[Items from a data source]

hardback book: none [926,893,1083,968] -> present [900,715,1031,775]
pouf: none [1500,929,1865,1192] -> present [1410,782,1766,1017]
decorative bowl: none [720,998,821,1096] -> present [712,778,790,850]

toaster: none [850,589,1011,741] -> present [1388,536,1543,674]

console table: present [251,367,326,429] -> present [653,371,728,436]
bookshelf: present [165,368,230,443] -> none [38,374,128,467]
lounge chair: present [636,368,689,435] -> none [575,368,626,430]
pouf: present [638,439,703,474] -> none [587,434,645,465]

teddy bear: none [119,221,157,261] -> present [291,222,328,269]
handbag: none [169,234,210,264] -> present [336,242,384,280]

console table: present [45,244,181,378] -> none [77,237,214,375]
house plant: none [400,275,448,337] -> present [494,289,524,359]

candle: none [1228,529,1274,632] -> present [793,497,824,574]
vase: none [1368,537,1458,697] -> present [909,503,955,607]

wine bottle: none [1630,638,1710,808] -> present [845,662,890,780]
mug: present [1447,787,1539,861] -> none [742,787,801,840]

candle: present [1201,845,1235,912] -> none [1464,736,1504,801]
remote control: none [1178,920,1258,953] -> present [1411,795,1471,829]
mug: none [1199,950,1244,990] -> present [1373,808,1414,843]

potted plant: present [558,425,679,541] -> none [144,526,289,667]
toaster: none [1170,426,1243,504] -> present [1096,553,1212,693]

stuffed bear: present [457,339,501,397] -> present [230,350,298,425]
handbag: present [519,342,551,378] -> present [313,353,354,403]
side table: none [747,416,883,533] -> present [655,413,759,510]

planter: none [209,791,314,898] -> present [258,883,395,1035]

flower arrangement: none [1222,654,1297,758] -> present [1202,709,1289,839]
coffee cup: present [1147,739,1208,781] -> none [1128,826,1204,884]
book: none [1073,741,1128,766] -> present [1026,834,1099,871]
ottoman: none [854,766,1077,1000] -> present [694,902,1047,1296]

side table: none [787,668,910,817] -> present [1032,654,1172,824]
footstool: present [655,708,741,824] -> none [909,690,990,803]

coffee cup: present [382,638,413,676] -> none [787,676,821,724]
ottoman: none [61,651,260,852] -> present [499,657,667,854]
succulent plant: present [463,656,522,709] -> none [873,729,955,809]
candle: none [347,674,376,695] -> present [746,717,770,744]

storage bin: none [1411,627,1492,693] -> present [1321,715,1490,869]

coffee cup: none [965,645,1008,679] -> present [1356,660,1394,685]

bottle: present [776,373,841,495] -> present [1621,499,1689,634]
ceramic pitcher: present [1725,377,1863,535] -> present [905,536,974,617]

[Your assignment]
From the line containing "ottoman: none [854,766,1077,1000]" through the last line of the entries above, print every line exactly, including both ends, and nothing else.

[Solution to the problem]
ottoman: none [854,766,1077,1000] -> present [694,902,1047,1296]

side table: none [787,668,910,817] -> present [1032,654,1172,824]
footstool: present [655,708,741,824] -> none [909,690,990,803]

coffee cup: present [382,638,413,676] -> none [787,676,821,724]
ottoman: none [61,651,260,852] -> present [499,657,667,854]
succulent plant: present [463,656,522,709] -> none [873,729,955,809]
candle: none [347,674,376,695] -> present [746,717,770,744]

storage bin: none [1411,627,1492,693] -> present [1321,715,1490,869]

coffee cup: none [965,645,1008,679] -> present [1356,660,1394,685]

bottle: present [776,373,841,495] -> present [1621,499,1689,634]
ceramic pitcher: present [1725,377,1863,535] -> present [905,536,974,617]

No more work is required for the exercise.